Et en termes de types de gisements ?

A 60 dollars le baril, peu de forages profonds passent la rampe. J’étais moi-même un peu surpris de voir qu’on envisageait des forages à 3000, 4000, voire 5000 mètres d’eau. Généralement, à ces profondeurs, on est hors des zones d’intérêt exclusif des pays limitrophes. La situation actuelle va peut-être permettre un éclaircissement des conditions d’exploration de ces zones, qui sont situées hors des eaux territoriales. Sur l’onshore, où les compagnies nationales sont le plus souvent opératrices et ne devraient pas trop ralentir leurs activités, nos parapétroliers subiront quand même des ralentissements de travaux.

Les huiles de schistes semblent résister mieux que prévu ?

D’abord, il y a une certaine rémanence : les matériels et services contractés ne peuvent pas être libérés sans pénalité avant la fin des contrats. Mais au-delà, les dernières évaluations que nous avons compilées nous laissent penser qu’à 55 dollars, les champs d’Eagle Ford et de Bakken [les principaux gisements de schistes américains], restent rentables, car ils ont développé une véritable exploitation industrielle qui devient de plus en plus compétitive. Par contre, d’autres projets, ailleurs, ne vont pas se réaliser ou vont être reportés, y compris aux Etats-Unis.

Plusieurs analystes évoquent une reprise de la demande au second semestre 2015. Partagez-vous cet espoir ?

La crise que nous connaissons n’en est qu’à son début. En 2004-2005, personne n’avait vu venir la hausse brutale du prix du baril liée à l’explosion de la croissance chinoise. Exactement comme cette fois-ci, bien que la crise soit là, personne n’avait anticipé son ampleur, et l’impact qu’elle aurait sur la consommation chinoise. Il faut tout de même rappeler que la demande (environ 90 millions de barils/jour) ne baisse pas. L’Agence internationale de l’Energie vient certes de revoir ses perspectives 2015, mais la demande resterait néanmoins en croissance. L’impact sur l’offre finira donc par venir. Personnellement, je ne crois pas que cette situation puisse durer plus de deux ans. Si les prix du baril et de l’essence baissent, la consommation va augmenter et fera nécessairement repartir la demande. De même, un retour de la croissance mondiale entraînera une montée de l’appel aux énergies fossiles y compris le pétrole. Or on ne connait pas les véritables surcapacités des grands producteurs, qui ont tout intérêt à les gonfler un peu en période de négociations.

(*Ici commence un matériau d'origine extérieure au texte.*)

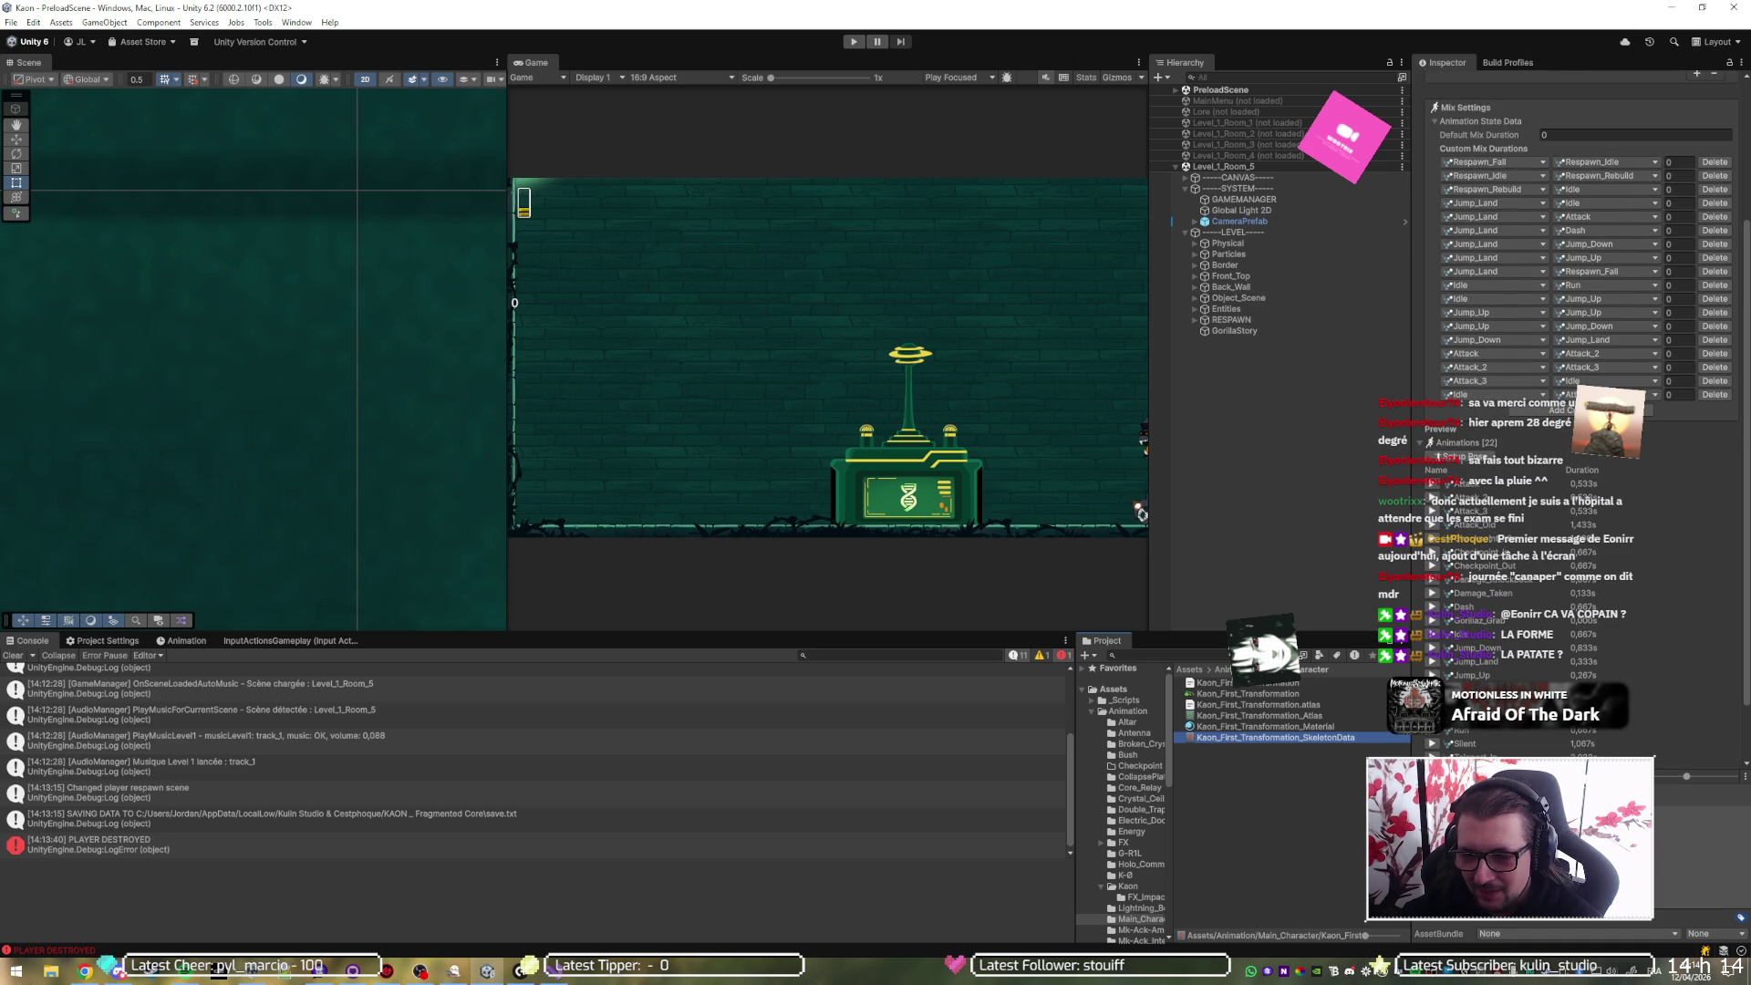
scroll(1490, 654, up, 1)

Mais en deux ans, bon nombre de restructurations peuvent s’avérer nécessaires ?

Les restructurations sont inévitables dans notre filière en pareille conjoncture. Ceci dit, la consolidation a déjà démarré : Schlumberger propose depuis longtemps toute la gamme des services disponibles. Halliburton, avec Baker Hugues désormais, compte bien en faire autant.